* _Page excerpt_:
········

Sunday, July 30, 2006

On Regrets

"My only and greatest regret, would be doing something I would have regretted not doing."

28 July 2006

Tuesday, July 25, 2006

蓝雨伞

天空又要下雨了,
妈妈叫我把雨伞在身边带着,
她说不遮雨,可以遮太阳。
我却不要这个负担,
不怕外头风风雨雨,
我永远不孤单。

蓝雨伞,蓝雨伞
却未曾离开我身旁。
晴 天不能让我忘记你。

天空突然真下雨了,
我叫妈妈把雨伞在身边带着,
我说不遮雨,可以遮太阳。
负担由我通通背起,
不怕外头风风雨雨,
我永远都爱你.

Monday, July 17, 2006

Lost

Actually the route was rather simple,
After Tampines Road,
from Hougang Ave 3 I would turn right to Upp Serangoon and then,
take another left to Hougang Ave 4 and I would reach straight ahead.

Then it actually was only straight ahead towards and past the CTE, and then
I would just have to find my way.
The journey homewards would start just going straight,
and somehow, I would see the sign,
and you could start the routine of guiding me
in circles.

Finally, I would turn right towards the SLE
and I knew my way home with instinct.

I looked forward to leaving home, but looked forward to getting home.
I knew exactly how to leave home, and I knew exactly how to get home.
I looked forward to getting lost, and I knew exactly how to get lost.

But when I got lost, time just didn't stop
because I can remember it didn't stop.

July 2006

Friday, July 14, 2006

On Birthday Videos

I have just watched Video that a few friends of mine produced for my Birthday. It is somehow surprising how their various personalities as I percieve them do shine through in the video. It goes far to confirm my guesses on their various traits and characteristics, from the non-chalant to the emotional. But at the end of it all, I do get the sense that essentially, my presence in their life has not been without moments of joy and beautiful remembrance. Life cannot repeat or re-create itself and time will fade off many memories as circumstances change. It would be fair to note that my influence in their life can only decrease from now onwards, because many things are not sustainable. But I have always believed that memories are, and humans have the uncanny ability of either remembering the worst things or the best things. I hope that for all of you, it's the latter.

········

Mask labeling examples

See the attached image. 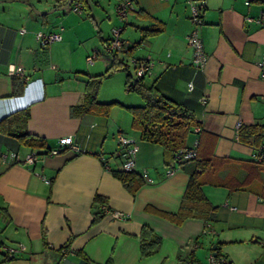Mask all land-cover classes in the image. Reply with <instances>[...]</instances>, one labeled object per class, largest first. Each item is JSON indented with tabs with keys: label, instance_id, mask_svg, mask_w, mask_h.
<instances>
[{
	"label": "crops",
	"instance_id": "obj_1",
	"mask_svg": "<svg viewBox=\"0 0 264 264\" xmlns=\"http://www.w3.org/2000/svg\"><path fill=\"white\" fill-rule=\"evenodd\" d=\"M26 1L34 8L0 0V119L28 107L25 121L15 116L8 127L44 139L46 147L31 148L0 131V261L86 264L84 254L88 264H209L215 252L228 264H264V162L253 157L264 141V21L258 20L264 0H133L116 26L135 45L115 53L126 69H109L111 54L91 64L85 60L112 30L97 40L93 30L100 26L80 17L83 11H50L67 0ZM93 1L112 8L120 0ZM191 3L202 7L197 30L207 60L201 69L192 64L186 41ZM40 29L61 38L42 47L35 36ZM145 57L154 63L143 82L188 107L198 122L186 139L196 159L172 173L166 172L172 161L163 147L139 137L126 108L143 103L125 82L127 74L135 80L131 58ZM9 65L21 69L10 74ZM99 73L112 80L109 98L95 94L96 102L112 103L106 113L87 107V81ZM252 127L250 141L239 138L240 130ZM119 134L137 142L135 166L144 181L134 193L111 172L120 167L113 155ZM68 135L77 149L59 143ZM51 149L58 152L47 154ZM28 151L37 152L33 162L21 160ZM198 163L202 191L217 206L215 217L190 216L180 223L163 217L161 212L178 210ZM95 194L125 218L102 210L104 216L93 221ZM142 225L162 239L146 257L139 250ZM19 243L23 249L8 256Z\"/></svg>",
	"mask_w": 264,
	"mask_h": 264
},
{
	"label": "trees",
	"instance_id": "obj_2",
	"mask_svg": "<svg viewBox=\"0 0 264 264\" xmlns=\"http://www.w3.org/2000/svg\"><path fill=\"white\" fill-rule=\"evenodd\" d=\"M74 1L81 2L83 10L85 11V16L88 19H92L86 1L73 0V2ZM154 31L155 30L153 29H146L145 33ZM130 46L131 44L129 42L128 51H131L135 45ZM111 55L112 62L108 67L109 69H126L124 63L116 57L115 53H112ZM102 75L103 73L92 75L91 79L87 81L86 87L89 94L87 107L93 110L97 108L99 111L106 113L108 107L112 103L101 104L95 101L96 90ZM127 76L125 89L127 91H135L143 100L141 105L126 107L132 115L133 128L139 132V137L141 139L160 144L163 147L165 158H170L169 160L172 161L173 155L177 150L188 148L186 147V139L193 130V127L198 124L194 113L185 105L164 96L155 85H146L143 82V78H135V80H131L129 77L130 75L127 74ZM28 114V107H25L21 111H14L10 115L2 117L0 119V131L15 135L22 144L31 148H45L46 145L44 139L29 135L26 131H16L12 129V127H8L9 122H11L15 116L19 118L21 115V118L25 121ZM245 134L246 136L244 137ZM252 134L256 135L255 127H252L251 131H246V133L240 130L239 138L244 141H250L247 137ZM200 166L201 165L198 163L197 167L190 171V176L180 199L178 210L175 213L161 212L160 214L163 217L168 218L175 223H180L184 218L190 216L200 217L207 221L212 220L215 217L217 206L212 205L208 201L201 188V182L198 177L199 172L197 170ZM136 170L137 169L123 170L119 167L117 169H112L111 172L125 187L134 193L144 181L143 177ZM105 202V198L101 195H94L93 205L95 209L93 211V221L104 216V212L100 206L105 204ZM138 240L140 255L142 257L155 253L162 242L161 237L147 225L141 226ZM216 256L218 255L216 254ZM82 257L86 264H88L89 259L84 254H82ZM105 264H111V261L108 260Z\"/></svg>",
	"mask_w": 264,
	"mask_h": 264
},
{
	"label": "built area",
	"instance_id": "obj_3",
	"mask_svg": "<svg viewBox=\"0 0 264 264\" xmlns=\"http://www.w3.org/2000/svg\"><path fill=\"white\" fill-rule=\"evenodd\" d=\"M190 1V0H189ZM250 0H245V3H249ZM133 0H120L116 7L115 11L116 13L124 17L126 15V12L128 9L133 8ZM74 11L81 13L83 11V5L79 1L73 2V8ZM190 22L192 23L191 30L186 35V41L191 46L192 52H193V59L192 64L197 68L201 69L204 67L207 56L203 47L202 40L199 36L197 27L203 23L202 20V7L197 4H190ZM246 19H249L246 17ZM259 21H264V14L260 16L258 19ZM36 38L40 42L41 46H46L52 41L59 40L61 38L59 33H53V32H44L41 29L38 30L35 34ZM129 42L127 39L123 38L120 35V29L119 28H113L112 29V36L103 41L101 44V47L99 48H93L90 54H88L85 58L86 62L91 64L99 55L102 53L106 54H112L116 52H123L128 51ZM131 61L133 63V70L135 78H144L145 76L149 75L151 73V69L153 66V60L150 57L145 58H131ZM264 60H261L259 62V65L262 64ZM21 67H14L13 65L8 66V72L10 74H13L15 72L20 71ZM192 83H188V87L191 88ZM239 125V124H238ZM118 141V149L114 152V157L119 162V166L123 170H135V157H136V151H137V142L134 137L126 136L123 134H119L117 136ZM59 143L62 145H68L73 149H77V146L73 143L72 137L70 135L68 136H62L59 138ZM57 149H51L47 152V154H55L57 153ZM11 158H14L15 160H18V156L16 152H13L10 154ZM254 159L257 162L264 161V141L260 142L255 147V152L253 154ZM6 158V157H4ZM37 158V153L35 151H28L23 158H21L24 162H33ZM196 159V153L195 150L192 148H182L177 150L172 158V164L168 165L166 168L167 173H172L174 170H176L180 164H182L185 161L188 160H195ZM145 171L142 172L144 175ZM101 209L108 214L110 218H118L122 219L125 218V214L119 210L110 209L106 204L101 205ZM23 249V245L21 243L17 244L13 248L8 249V256H11L13 252L16 250ZM209 264H228L227 260L224 257L211 255L208 258ZM0 264H6V261H0ZM187 264H191V262H188ZM199 264V263H197Z\"/></svg>",
	"mask_w": 264,
	"mask_h": 264
},
{
	"label": "rangeland",
	"instance_id": "obj_4",
	"mask_svg": "<svg viewBox=\"0 0 264 264\" xmlns=\"http://www.w3.org/2000/svg\"><path fill=\"white\" fill-rule=\"evenodd\" d=\"M103 1H104V3L107 2V0H103ZM3 3H5V2H3ZM100 3H101V0H100ZM0 4H2V2ZM14 4L18 5V2H14ZM88 4L91 8V15L94 16V18L91 19L92 25L95 26L96 24H98L100 26L99 27L100 31L97 30L98 28H95V30H93V34L96 36L97 40L99 39L100 34H101L100 36L106 38L107 34H111L112 28H115L116 26H118V24L122 21L123 17L119 16L116 13V11H115L116 5L114 6V4H112L113 9L111 8V6L108 7V5H106V4H104V5L101 4V6H100L96 2H94L93 0H88ZM20 5H21V3H20ZM72 8H73V3H71L67 8H64V9H72ZM74 12H76V11H74ZM76 13H78V12H76ZM80 17L88 19L85 16L84 10H83L82 14L80 15ZM116 28H118V27H116ZM87 31H89V30L87 29ZM100 44L98 45L99 47H100ZM78 50H79V48H78ZM83 60H84V58H83ZM96 63H98V62H95V64ZM109 79L110 78H107V75H102L101 80H100V84H99V89H98V92L96 93V95L98 94L97 98H109V94L113 93V91H111V89H109V87L111 86V81H112ZM99 94H100V96H99Z\"/></svg>",
	"mask_w": 264,
	"mask_h": 264
},
{
	"label": "water",
	"instance_id": "obj_5",
	"mask_svg": "<svg viewBox=\"0 0 264 264\" xmlns=\"http://www.w3.org/2000/svg\"><path fill=\"white\" fill-rule=\"evenodd\" d=\"M19 1H23V2L27 3L31 8H34L33 5L30 4V3H29L28 1H26V0H19ZM72 1H73V0H67V2H66L65 4L60 5V6H58V7H54V8L51 9L50 11H53V10H55V9H64V8H67V7L72 3ZM34 10H35V9H34ZM35 11H36V13H38V14H46L47 12H49V11H42V12H39V11H37V10H35ZM213 248H214V246H213ZM214 254H215V252H214Z\"/></svg>",
	"mask_w": 264,
	"mask_h": 264
},
{
	"label": "clouds",
	"instance_id": "obj_6",
	"mask_svg": "<svg viewBox=\"0 0 264 264\" xmlns=\"http://www.w3.org/2000/svg\"><path fill=\"white\" fill-rule=\"evenodd\" d=\"M73 2V1H72Z\"/></svg>",
	"mask_w": 264,
	"mask_h": 264
}]
</instances>
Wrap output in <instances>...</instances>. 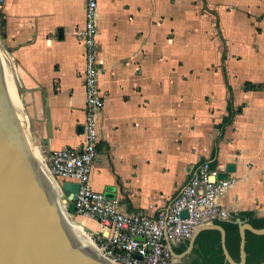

········

* _What you will do_:
[a] Decide whether each statement below agrees with the blog excerpt, answering yes or no and quoting the deciding words of the blog excerpt: (i) In the entry titled "Lost," the last turn on the way home is a right turn toward the SLE. (ii) In the entry on birthday videos, the writer expects to have more influence in the friends' lives from now on. (iii) The entry titled "On Regrets" is dated Sunday, July 30, 2006.
[b] Pick up the blog excerpt after its final sentence and continue the reflection on the birthday video in the same voice.

* _Answers by task_:
[a]
(i) Yes: "Finally, I would turn right towards the SLE"
(ii) No: "my influence in their life can only decrease from now onwards"
(iii) Yes: "Sunday, July 30, 2006"

[b]
I hope that if we all were to look at this Video again 21 years from now, admist the laughter, there would be fond remembrance of a time when the world seemed to revolve around good friends. I will never under-estimate this video, even most great men only get such tributes after they are dead. So now, in true cexiang fashion, let me just give you all my thoughts on what each and everyone of you said:

Zhiming : Our personalities & circles are actually more diverging than converging, if there was anything that made you a part of the video and my 21st birthday gathering, it would be fate. You would have never taken a step to know me, nor would I have done so for you, but somehow, it was de-creed that you would be my Chairman, and I would be your Committee member. And while you remember me for diffusing situations, bringing laughter, all that would not have been possible if not for your approval.

Meina : My heart is definitely no where as good as yours. It's just unfair that physically you are far more attractive to the opposite sex than me as well.

Yisheng : Your pride tends to overshadow the tender, but beautiful parts of your personality. Subtlety has always been your greatest forte as well as weakness, but it's ok when it comes to me , with my infinite empathy.

Wenyuan : I guess I have under-estimated my influence on your life as much as you have under-estimated yours on mine. Your case is slightly different from Zhiming, becuase I would not entirely accord it to fate that we knew each other better. I hope that you are not afraid to reflect the same confidence that someday I'll become someone great, for yourself, in your demeanour and actions, becuase I know you definitely know that you'll go far. Show it!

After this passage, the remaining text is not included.